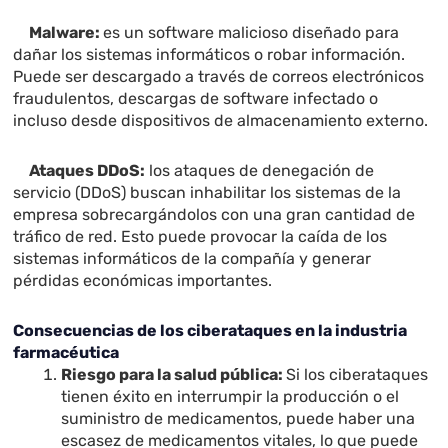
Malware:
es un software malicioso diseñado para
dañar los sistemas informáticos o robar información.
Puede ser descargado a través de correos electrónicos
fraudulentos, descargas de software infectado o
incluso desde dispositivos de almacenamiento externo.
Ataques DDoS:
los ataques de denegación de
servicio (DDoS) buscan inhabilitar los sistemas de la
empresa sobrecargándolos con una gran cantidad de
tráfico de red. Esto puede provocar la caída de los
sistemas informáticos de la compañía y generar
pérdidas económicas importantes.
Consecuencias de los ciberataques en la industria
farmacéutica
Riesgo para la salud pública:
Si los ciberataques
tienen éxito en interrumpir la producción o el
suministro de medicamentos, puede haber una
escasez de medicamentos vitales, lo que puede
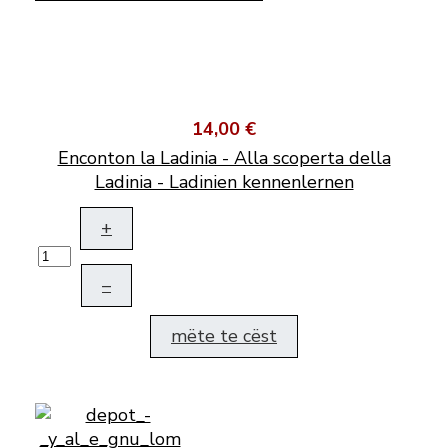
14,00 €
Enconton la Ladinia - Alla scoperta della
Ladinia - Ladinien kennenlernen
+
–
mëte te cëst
******
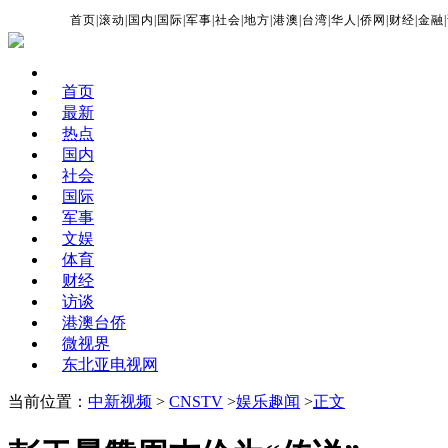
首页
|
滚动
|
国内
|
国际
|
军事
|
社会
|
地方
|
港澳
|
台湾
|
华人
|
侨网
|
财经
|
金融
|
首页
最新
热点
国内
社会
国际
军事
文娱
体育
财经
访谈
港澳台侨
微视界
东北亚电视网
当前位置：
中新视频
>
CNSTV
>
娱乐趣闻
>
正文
******
Task objective: Could you copy out every line in the listing where the word "informáticos" appears?

Response to this task:
dañar los sistemas informáticos o robar información.
sistemas informáticos de la compañía y generar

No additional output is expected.